§ **TO DO**
Pull out every line of the items below that contains the word "value", and copy each one on its own line. Treat uppercase and lowercase letters as different.

--- RECORDS SHOWN Enclosed Below ---

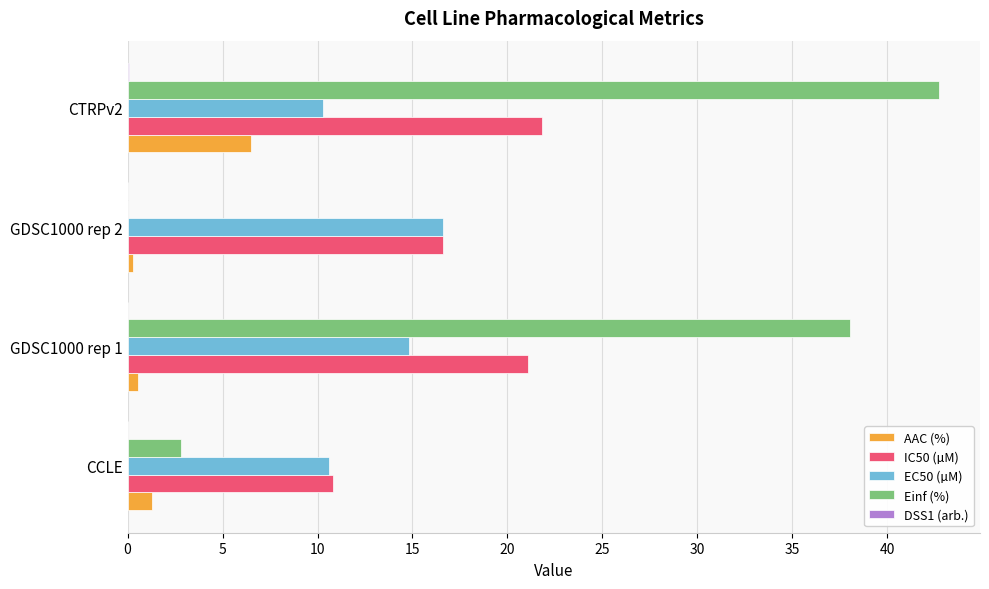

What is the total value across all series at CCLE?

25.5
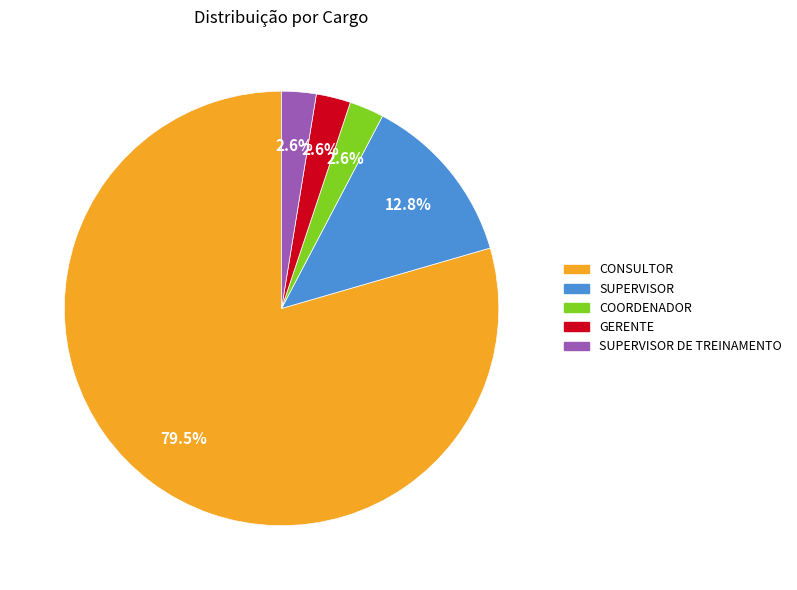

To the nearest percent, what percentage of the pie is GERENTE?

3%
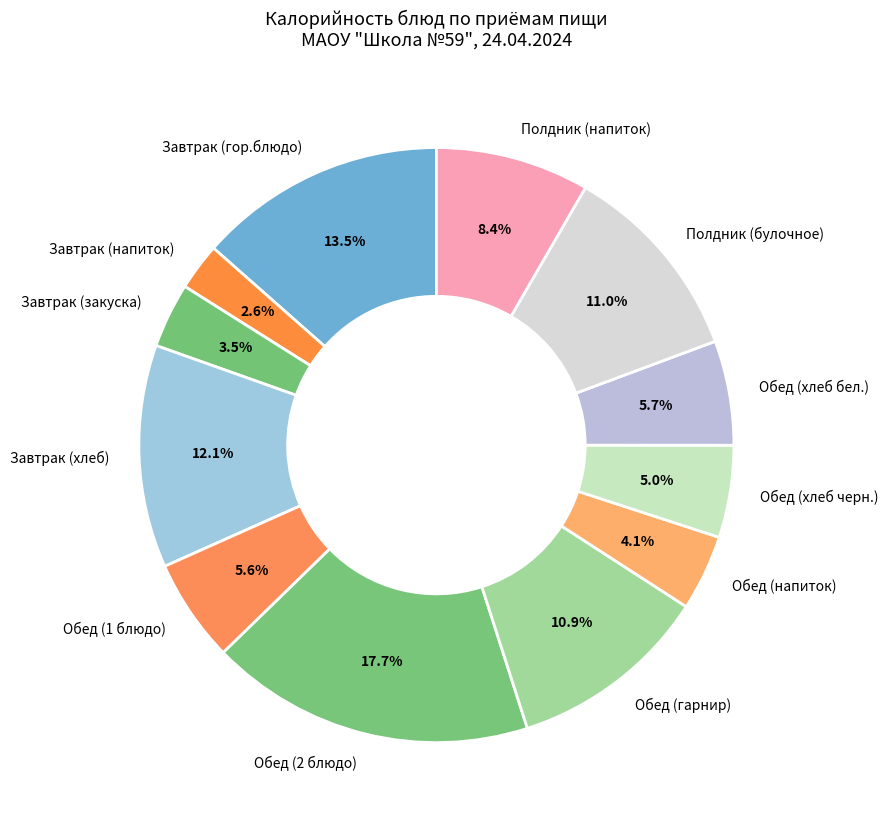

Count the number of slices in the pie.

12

--- End of Enclosed RECORDS SHOWN ---

§ **FINAL ANSWER**
What is the total value across all series at CCLE?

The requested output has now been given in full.